Перепишите без изменений строки записей, начиная с самой первой и заканчивая строкой, где стоит «country: Thailand», включая обе крайние строки.

### Записи для упражнения
>>>

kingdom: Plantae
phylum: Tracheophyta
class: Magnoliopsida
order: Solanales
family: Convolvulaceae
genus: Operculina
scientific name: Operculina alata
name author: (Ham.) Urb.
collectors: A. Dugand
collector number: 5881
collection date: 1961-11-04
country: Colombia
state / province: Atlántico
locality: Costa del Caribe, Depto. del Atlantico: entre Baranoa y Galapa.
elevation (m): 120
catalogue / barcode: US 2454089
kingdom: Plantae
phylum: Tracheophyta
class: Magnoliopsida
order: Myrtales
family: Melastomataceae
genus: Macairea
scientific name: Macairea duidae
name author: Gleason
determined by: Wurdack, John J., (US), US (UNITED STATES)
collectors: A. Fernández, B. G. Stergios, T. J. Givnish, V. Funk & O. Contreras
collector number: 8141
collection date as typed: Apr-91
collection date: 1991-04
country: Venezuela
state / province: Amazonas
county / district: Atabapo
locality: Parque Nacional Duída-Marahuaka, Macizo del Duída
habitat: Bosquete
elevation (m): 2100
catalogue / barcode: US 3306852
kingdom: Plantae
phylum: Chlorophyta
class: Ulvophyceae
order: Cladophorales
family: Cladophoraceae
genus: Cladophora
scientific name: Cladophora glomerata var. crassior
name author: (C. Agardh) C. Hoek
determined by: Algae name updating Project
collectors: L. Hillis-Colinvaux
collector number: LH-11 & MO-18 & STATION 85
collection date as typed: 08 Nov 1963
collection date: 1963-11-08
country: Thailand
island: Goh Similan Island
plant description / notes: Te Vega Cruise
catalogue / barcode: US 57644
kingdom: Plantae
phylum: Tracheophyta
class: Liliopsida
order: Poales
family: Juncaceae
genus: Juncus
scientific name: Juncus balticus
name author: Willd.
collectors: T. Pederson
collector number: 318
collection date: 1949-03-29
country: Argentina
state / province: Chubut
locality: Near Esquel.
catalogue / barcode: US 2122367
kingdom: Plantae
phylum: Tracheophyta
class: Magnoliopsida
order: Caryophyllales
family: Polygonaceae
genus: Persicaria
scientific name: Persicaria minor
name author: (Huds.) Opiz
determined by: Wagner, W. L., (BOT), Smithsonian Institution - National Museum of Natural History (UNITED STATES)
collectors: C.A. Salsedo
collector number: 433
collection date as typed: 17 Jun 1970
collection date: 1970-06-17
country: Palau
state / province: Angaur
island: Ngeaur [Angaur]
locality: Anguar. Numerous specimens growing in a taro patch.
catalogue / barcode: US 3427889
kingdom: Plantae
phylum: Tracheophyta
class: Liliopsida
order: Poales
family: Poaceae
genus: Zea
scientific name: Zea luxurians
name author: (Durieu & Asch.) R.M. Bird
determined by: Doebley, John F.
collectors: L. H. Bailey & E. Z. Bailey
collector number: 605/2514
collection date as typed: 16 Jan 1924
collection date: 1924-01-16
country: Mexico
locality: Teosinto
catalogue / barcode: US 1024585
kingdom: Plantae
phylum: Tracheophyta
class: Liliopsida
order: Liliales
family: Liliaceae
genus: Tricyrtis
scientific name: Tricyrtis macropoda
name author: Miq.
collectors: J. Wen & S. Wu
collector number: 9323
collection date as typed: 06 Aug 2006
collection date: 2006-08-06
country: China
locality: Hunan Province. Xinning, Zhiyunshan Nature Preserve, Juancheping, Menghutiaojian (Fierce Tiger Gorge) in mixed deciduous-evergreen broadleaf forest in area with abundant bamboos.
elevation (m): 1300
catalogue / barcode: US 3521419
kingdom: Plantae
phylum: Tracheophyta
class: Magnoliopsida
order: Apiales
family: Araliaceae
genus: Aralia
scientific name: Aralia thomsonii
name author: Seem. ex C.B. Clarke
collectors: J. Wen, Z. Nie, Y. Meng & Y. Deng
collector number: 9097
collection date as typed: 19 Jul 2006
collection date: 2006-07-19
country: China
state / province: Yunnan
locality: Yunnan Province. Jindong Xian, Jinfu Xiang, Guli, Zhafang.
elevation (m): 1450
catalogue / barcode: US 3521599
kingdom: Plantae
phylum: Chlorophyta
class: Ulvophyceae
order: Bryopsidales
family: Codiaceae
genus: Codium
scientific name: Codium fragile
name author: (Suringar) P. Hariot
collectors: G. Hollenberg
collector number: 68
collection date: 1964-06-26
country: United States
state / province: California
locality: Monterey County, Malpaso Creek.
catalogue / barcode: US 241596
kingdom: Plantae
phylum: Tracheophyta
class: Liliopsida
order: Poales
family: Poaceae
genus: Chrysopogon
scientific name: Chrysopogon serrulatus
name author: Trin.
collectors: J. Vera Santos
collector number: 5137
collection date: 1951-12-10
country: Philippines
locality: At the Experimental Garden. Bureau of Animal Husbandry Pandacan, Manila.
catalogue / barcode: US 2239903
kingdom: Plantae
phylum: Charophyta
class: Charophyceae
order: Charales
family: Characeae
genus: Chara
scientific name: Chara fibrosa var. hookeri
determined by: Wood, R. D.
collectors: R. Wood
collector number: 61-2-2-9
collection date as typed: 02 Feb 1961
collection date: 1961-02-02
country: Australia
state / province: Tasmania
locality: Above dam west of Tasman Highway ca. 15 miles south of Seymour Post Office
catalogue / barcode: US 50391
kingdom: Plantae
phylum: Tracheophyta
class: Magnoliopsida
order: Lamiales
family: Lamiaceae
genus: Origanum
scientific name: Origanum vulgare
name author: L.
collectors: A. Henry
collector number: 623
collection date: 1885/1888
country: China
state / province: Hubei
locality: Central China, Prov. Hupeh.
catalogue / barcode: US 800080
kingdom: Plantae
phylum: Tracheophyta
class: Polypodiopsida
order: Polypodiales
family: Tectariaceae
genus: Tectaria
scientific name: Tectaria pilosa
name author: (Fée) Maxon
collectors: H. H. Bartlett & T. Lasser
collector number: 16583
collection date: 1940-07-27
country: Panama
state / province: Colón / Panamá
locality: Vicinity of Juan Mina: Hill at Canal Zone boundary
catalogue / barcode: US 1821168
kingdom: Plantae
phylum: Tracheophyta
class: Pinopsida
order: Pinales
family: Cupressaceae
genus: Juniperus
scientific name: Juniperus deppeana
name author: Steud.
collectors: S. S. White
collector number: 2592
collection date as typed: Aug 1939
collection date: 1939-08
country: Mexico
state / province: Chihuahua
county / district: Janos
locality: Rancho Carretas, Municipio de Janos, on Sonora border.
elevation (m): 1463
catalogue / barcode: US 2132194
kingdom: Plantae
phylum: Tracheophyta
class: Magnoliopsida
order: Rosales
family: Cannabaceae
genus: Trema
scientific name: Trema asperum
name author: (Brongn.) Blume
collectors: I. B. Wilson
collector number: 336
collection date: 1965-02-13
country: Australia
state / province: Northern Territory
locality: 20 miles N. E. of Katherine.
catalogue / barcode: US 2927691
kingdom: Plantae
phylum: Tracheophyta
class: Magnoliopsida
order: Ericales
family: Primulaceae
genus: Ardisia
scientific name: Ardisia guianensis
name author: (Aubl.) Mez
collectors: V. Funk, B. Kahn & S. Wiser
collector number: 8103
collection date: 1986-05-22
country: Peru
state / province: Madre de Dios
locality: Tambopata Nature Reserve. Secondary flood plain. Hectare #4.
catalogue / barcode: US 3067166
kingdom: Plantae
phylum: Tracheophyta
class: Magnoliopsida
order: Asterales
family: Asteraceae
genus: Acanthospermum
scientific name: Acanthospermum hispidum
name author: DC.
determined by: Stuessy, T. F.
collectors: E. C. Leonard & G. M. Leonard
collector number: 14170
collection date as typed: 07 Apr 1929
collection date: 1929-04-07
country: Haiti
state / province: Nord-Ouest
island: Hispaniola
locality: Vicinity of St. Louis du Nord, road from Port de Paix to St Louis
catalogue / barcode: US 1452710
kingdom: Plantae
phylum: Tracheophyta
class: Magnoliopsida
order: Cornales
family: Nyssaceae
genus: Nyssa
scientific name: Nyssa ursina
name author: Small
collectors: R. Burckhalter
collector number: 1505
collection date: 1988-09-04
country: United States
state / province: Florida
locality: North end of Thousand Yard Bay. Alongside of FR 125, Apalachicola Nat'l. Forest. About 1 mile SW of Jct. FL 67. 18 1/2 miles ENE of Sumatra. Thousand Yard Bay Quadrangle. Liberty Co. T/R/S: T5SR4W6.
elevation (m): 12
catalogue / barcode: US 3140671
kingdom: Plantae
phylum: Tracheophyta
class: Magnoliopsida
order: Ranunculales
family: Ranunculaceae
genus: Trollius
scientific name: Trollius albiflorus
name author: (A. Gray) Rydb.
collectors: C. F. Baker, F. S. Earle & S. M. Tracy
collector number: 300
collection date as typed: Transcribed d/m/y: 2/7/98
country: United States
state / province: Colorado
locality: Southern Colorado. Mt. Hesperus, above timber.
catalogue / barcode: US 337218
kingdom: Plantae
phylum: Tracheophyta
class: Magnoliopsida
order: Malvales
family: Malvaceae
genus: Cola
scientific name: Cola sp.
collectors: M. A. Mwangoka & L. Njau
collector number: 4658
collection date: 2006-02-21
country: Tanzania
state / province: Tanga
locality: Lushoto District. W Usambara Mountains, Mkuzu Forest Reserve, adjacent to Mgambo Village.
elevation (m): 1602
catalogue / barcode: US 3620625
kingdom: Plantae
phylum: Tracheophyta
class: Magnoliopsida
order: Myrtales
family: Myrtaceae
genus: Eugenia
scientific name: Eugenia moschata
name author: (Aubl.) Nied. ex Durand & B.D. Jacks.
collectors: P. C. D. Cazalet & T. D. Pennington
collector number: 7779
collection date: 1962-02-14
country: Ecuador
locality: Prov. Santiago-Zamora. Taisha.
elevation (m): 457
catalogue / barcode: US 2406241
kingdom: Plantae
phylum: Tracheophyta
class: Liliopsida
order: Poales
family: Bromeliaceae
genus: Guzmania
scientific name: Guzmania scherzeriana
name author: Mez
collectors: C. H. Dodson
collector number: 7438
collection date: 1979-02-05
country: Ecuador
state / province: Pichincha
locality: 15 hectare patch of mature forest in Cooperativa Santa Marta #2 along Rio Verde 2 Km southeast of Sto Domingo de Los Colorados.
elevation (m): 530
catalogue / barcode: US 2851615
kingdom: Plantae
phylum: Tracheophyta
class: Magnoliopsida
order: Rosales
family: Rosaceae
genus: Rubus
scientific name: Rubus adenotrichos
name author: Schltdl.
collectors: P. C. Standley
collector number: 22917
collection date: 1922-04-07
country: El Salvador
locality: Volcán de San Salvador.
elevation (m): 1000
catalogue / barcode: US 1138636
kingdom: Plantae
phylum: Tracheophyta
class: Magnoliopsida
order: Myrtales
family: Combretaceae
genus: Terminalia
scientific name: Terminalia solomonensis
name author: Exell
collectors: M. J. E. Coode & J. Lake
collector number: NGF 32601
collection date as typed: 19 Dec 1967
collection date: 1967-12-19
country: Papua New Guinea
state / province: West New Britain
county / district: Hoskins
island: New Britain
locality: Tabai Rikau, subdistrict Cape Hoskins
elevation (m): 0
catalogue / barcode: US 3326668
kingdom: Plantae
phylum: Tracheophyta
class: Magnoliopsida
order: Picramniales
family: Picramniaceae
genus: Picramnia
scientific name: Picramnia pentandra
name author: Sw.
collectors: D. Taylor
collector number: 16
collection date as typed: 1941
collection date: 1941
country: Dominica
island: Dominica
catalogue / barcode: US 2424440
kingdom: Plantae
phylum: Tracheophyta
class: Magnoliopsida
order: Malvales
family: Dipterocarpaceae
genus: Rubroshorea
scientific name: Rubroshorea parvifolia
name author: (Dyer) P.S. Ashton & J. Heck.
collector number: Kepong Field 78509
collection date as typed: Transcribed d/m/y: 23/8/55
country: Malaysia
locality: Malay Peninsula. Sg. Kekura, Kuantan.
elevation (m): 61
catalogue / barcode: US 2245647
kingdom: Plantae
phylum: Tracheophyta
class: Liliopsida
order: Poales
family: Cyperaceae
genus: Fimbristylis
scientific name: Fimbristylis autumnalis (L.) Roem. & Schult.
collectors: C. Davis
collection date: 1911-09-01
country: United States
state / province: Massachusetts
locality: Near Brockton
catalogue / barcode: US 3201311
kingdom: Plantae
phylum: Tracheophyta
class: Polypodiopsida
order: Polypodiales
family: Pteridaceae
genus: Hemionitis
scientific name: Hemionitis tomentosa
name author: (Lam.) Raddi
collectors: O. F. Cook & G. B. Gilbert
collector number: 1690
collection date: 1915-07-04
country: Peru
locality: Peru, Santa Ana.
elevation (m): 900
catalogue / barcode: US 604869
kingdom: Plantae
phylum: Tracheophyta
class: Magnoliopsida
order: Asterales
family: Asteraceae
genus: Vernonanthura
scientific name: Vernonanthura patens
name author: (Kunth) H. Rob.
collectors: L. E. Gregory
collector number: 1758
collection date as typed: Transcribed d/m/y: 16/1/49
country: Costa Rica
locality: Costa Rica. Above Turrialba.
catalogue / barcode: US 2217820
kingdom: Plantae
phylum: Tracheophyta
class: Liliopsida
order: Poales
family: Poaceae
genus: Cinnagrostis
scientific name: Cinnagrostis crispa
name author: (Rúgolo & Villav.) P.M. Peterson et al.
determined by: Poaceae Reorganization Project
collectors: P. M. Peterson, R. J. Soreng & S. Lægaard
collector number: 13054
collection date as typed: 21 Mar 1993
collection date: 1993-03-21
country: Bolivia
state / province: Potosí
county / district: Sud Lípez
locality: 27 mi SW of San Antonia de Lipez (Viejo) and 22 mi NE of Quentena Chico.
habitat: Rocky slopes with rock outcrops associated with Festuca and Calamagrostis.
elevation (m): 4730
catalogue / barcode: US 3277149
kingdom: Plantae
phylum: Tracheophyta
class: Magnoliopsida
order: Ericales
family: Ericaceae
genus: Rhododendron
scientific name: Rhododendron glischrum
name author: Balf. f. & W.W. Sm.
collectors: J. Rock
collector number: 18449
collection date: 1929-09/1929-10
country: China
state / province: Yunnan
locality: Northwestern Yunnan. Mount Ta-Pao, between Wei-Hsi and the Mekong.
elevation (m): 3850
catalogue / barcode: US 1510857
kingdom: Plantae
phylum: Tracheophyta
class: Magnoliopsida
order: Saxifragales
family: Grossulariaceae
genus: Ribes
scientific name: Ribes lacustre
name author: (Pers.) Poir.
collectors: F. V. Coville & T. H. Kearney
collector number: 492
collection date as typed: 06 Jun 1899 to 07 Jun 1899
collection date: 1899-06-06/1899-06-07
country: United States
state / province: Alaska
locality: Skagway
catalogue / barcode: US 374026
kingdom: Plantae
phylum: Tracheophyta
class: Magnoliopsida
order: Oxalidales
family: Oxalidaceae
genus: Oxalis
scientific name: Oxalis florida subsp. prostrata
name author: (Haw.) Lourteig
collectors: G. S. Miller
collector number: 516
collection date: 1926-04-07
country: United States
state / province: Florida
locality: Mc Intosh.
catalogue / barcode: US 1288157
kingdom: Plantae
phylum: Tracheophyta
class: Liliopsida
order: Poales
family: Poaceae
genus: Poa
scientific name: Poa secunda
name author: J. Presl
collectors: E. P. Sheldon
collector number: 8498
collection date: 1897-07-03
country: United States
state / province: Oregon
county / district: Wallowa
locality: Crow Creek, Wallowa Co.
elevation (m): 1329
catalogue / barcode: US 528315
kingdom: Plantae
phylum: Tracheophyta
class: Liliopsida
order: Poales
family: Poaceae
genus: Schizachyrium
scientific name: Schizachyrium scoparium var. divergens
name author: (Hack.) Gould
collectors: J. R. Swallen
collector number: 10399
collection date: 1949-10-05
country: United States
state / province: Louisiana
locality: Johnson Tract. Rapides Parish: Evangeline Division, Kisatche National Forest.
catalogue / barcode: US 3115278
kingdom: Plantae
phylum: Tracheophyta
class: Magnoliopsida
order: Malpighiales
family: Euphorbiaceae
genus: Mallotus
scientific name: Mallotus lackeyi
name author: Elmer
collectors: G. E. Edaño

<<<

### Ответ к заданию
kingdom: Plantae
phylum: Tracheophyta
class: Magnoliopsida
order: Solanales
family: Convolvulaceae
genus: Operculina
scientific name: Operculina alata
name author: (Ham.) Urb.
collectors: A. Dugand
collector number: 5881
collection date: 1961-11-04
country: Colombia
state / province: Atlántico
locality: Costa del Caribe, Depto. del Atlantico: entre Baranoa y Galapa.
elevation (m): 120
catalogue / barcode: US 2454089
kingdom: Plantae
phylum: Tracheophyta
class: Magnoliopsida
order: Myrtales
family: Melastomataceae
genus: Macairea
scientific name: Macairea duidae
name author: Gleason
determined by: Wurdack, John J., (US), US (UNITED STATES)
collectors: A. Fernández, B. G. Stergios, T. J. Givnish, V. Funk & O. Contreras
collector number: 8141
collection date as typed: Apr-91
collection date: 1991-04
country: Venezuela
state / province: Amazonas
county / district: Atabapo
locality: Parque Nacional Duída-Marahuaka, Macizo del Duída
habitat: Bosquete
elevation (m): 2100
catalogue / barcode: US 3306852
kingdom: Plantae
phylum: Chlorophyta
class: Ulvophyceae
order: Cladophorales
family: Cladophoraceae
genus: Cladophora
scientific name: Cladophora glomerata var. crassior
name author: (C. Agardh) C. Hoek
determined by: Algae name updating Project
collectors: L. Hillis-Colinvaux
collector number: LH-11 & MO-18 & STATION 85
collection date as typed: 08 Nov 1963
collection date: 1963-11-08
country: Thailand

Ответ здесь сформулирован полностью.